This post is a part of the AI security at CVPR ’22 series.

“Non-classic” adversarial attacks

One of the most interesting aspects of cybersecurity is the diversity of attack vectors, or paths through which an attack can succeed. Perhaps you should have updated your critical component to patch 14.7.0895 to avoid 14.7.0894’s critical security issue. Maybe an attacker sniffs your weakly-encrypted packets over the network. Or they have “casually” befriended your system administrator in World of Warcraft… The attacks range from exploitation of obscure bugs to James-Bond-like plots with high tech gadgets. It’s exhilarating, and one of my personal reasons for pivoting from pure AI to AI security.

How diverse are attacks on computer vision models? Not as diverse as in classic cybersecurity, but enough to be interesting. In a previous post, I have introduced the “classic” label for adversarial attacks. A classic attack targets models that take 2D images as inputs and solve classification, detection or segmentation tasks. The attack uses an adversarial pixel perturbation of an input image, which is either optimized directly (white-box attacks) or on surrogate models trained once we elicit enough training data from the target (black-box attacks). In this context, a “non-classic” attack is an attack that subverts this pipeline in at least one way: takes outputs other than 2D images, does not attack through perturbation, or targets a different task.

There are 15 papers on non-classic attacks, you can find the full list at the bottom of this post. Below I summarize them categorized by the main way they subvert the classic pipeline.

Unconventional attack vectors

AI security - weight bit-flip attack
Fig. 1: An example of weight bit-flip attack targeting a classifier output layer. From Özdenizci et al.: Improving Robustness Against Stealthy Weight Bit-Flip Attacks by Output Code Matching (CVPR ’22), edited.

━━━━━━━━━━

• _Given exercise a_
Write out the passage of the post on non-classic adversarial attacks between "AI security - weight" and "(CVPR ’22), edited.", inclusive.
The entries that follow have no connection to the post on non-classic adversarial attacks.

━━━━━━━━━━

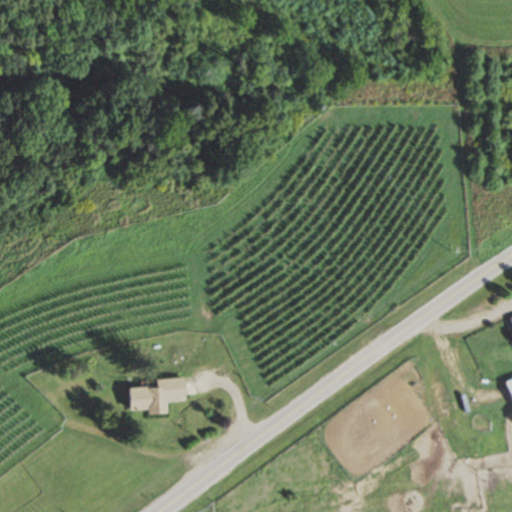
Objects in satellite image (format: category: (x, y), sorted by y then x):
building: (509, 322)
road: (341, 383)
building: (509, 388)
building: (154, 396)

━━━━━━━━━━

• _Given exercise b_
Convert the lines of the satellite image entries above into a numbered list, leaving out any blank lines. Omit the picture from your answer.

• _Written reply a_
AI security - weight bit-flip attack
Fig. 1: An example of weight bit-flip attack targeting a classifier output layer. From Özdenizci et al.: Improving Robustness Against Stealthy Weight Bit-Flip Attacks by Output Code Matching (CVPR ’22), edited.

• _Written reply b_
1. Objects in satellite image (format: category: (x, y), sorted by y then x):
2. building: (509, 322)
3. road: (341, 383)
4. building: (509, 388)
5. building: (154, 396)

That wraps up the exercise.